J.B. Spins

Jazz, film, and improvised culture.

Tuesday, March 14, 2006

What’s the “J” stand for?

Jazz Week (regis. req'd) reports Time Warner is morphing BET On Jazz into BET J, which in addition to the random jazz program, will also feature a wide array of music. As laid out in a corporate statement: “Jazz today is seen, heard, and felt in a number of related genres, including blues, soul, R&B, Caribbean, and Neo-Soul music.” Of course R&B and soul had been so hard to find on the original BET. I can’t help suspecting they blinked too soon. If congress allows a la carte cable purchasing, niche channels with a low monthly fee, presumably like BET On Jazz, would benefit tremendously. Now instead of the having the jazz niche pretty well sown up, their competing with the other Caribbean and R&B outlets, including the original BET.

If truth be told, BET On Jazz never effectively catered to the jazz audience. Instead of documenting fresh players on the scene today like Greg Osby and E.S.T., too often they gave viewers “Najee Live in the Caribbean,” at a time when smooth jazz radio is on life support. It was hard for a jazz die-hard like me to get too excited about BET On Jazz, when we can pick-up DVDs of John Coltrane, Sonny Rollins, and Cannonball Adderley live on Ralph Gleason’s Jazz Casual for less than the cost of a month of Manhattan cable.

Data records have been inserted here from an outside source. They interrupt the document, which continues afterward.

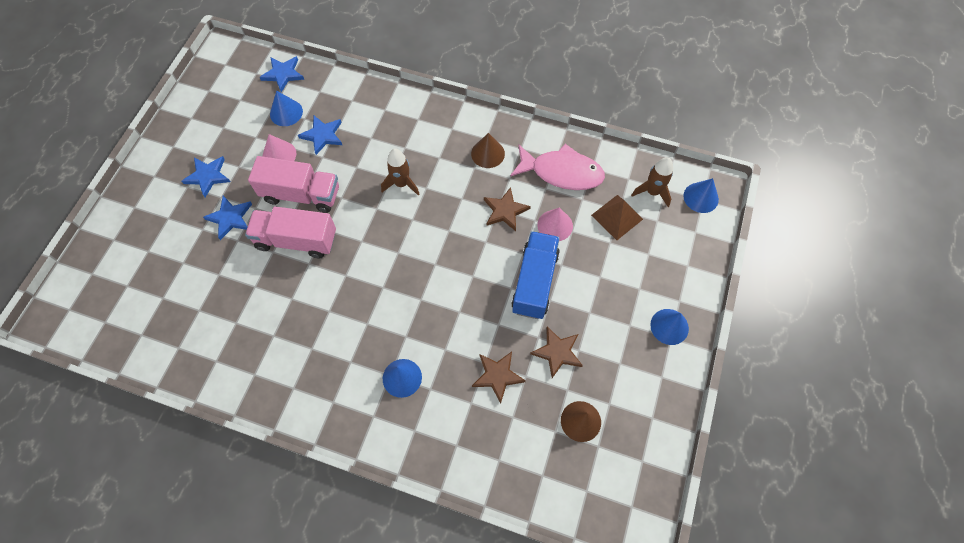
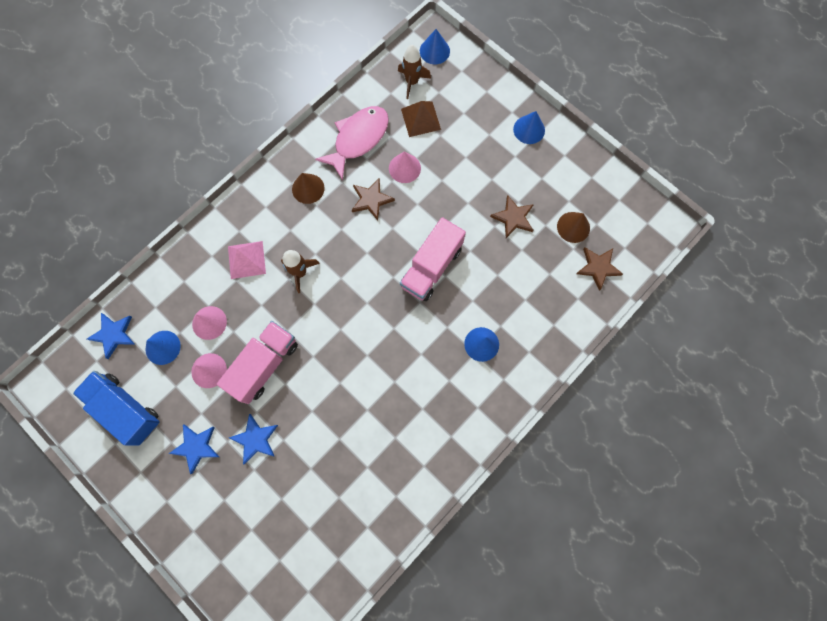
camera: 65 degrees left, 10 degrees up
pink truck [245,206,336,259] -> pink truck moved to [400,217,466,301]
blue star [298,116,342,155] -> pink cone [192,306,227,340]
brown star [472,352,526,404] -> brown star moved to [576,248,623,291]
blue truck [511,231,560,319] -> blue truck moved to [73,371,160,446]
none -> pink pyramid [228,241,266,279]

Still, it is disappointing to see TW further marginalize jazz. I have to give Chairman Dick Parson great credit for his support of the Jazz Foundation of America. Parsons has also been mentioned as a potential Republican successor to Mike Bloomberg, which I could certainly get behind. I suppose business is business. In an a la carte universe, real jazz could have been a real alternative. Would you pay a buck twenty-nine a month to hear something you’ve never heard before every night? What will you be willing to pay for BET J?